Stefan grabbed Christopher by the arm
and dragged him off the chair. Uli said something but Stefan ignored him.
Alexandra followed as Stefan brought Christopher out of the kitchen and past
the bare floors and onto the freshly sanded staircase. Alexandra laughed as
they heard another noise from upstairs and Christopher tried to apologize but
his father wasn’t listening. Christopher tried to wriggle free but his father’s
grip was too tight and he forced him up the stairs. Stefan made straight for
the door to Christopher’s room and threw it open with a loud crack.

She was sitting in the middle of the
floor, Christopher’s mother’s pearls hanging around her neck and one of her
hats almost covering her eyes completely. Christopher grimaced as he saw her.
He had told her to stay in the closet until he came back up. But she had come
out and knocked over a carafe of water on the bedside table.
 
Christopher heard uncle Uli laughing
behind them but his father wasn’t laughing.

“Who is this Christopher?” he said in
English.

“It’s my friend, Rebecca.”

“And where does Rebecca live?”

“I don’t know.”

Stefan let go of his son’s arm and
bent down to the little girl sitting on the floor in his dead wife’s hat and pearls.
“Did you hurt yourself?” he said reaching down towards the puce shaded bruise
on the side of her face. She just looked back at him. “Where do you live,
Rebecca?” She took the hat off and pointed out towards the window.

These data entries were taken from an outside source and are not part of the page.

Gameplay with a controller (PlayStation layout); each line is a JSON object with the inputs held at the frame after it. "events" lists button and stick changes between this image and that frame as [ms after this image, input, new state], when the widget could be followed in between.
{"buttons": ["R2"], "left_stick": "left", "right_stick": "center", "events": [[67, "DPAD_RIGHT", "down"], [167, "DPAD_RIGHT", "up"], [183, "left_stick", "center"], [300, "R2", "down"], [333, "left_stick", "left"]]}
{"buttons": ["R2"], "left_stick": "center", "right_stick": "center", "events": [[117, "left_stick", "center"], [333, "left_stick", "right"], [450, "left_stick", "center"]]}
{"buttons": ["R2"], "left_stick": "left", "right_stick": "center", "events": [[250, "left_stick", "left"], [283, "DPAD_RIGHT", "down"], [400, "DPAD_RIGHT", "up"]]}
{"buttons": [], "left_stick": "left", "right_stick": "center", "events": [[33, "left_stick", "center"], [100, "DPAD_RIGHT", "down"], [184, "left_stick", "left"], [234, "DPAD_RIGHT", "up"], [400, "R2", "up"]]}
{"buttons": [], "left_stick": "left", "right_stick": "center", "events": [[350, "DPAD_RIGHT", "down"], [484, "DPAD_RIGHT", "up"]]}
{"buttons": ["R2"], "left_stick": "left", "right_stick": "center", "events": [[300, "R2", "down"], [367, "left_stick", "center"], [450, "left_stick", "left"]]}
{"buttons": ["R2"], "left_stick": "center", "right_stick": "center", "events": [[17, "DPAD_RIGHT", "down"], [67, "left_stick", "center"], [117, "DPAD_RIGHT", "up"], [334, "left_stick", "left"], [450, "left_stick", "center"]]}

Stefan took the hat into his hand and
helped Rebecca take the pearls off from around her neck. “You live over there
do you? Is it far?” The little girl shook her head slowly and stood up. “Do
your parents know you’re here?” Again the girl shook her head. “Well don’t you
think they will be worried?”

“No.”

“Of course they will be,” Stefan said,
running his hand through his hair, but the girl turned her head away and walked
over towards the window. Christopher looked up at his father but the look he
got told him he wasn’t getting away with this, no matter how cute the little
girl happened to be. “Are you hungry?” he asked after a few seconds. “Would you
like some food?” Rebecca nodded. Christopher looked across at her looking back
at him, a doleful expression on her face. Why couldn’t she have stayed in the
closet like her told her? It was no good being sorry now. So much for her plans
to run away from home.

Uncle Uli led Christopher and
Alexandra downstairs with Stefan and Rebecca just behind them. Stefan was
trying to see where she lived and who was there but she wasn’t talking. He set
up a chair for her at the table and they all sat down to dinner again.

Uncle Uli was first to speak.
“Christopher,” he was smiling again. “Where did you meet your new friend? What
brings her here to visit us?”

Christopher prodded at the potatoes
on his plate. How could he tell them that Rebecca had tried to run away, and
that he was only trying to help her? He looked across at Uli, and then at his
father and Rebecca. “I met her near the beach. She was crying so I thought she
needed some help.”

“Bringing her back to the house and
sticking her in your wardrobe isn’t going to help her, Christopher,” Stefan
said. Uncle Uli was laughing again. “Uli, please, I’m talking to my son here.”
Stefan glared at his younger brother. Uli laughed still but moved his hand up
to cover his mouth. Stefan shook his head and moved his attention back to his
son, who seemed to be trying to slide underneath the table. “Where does this
little girl live? What happened to her face?”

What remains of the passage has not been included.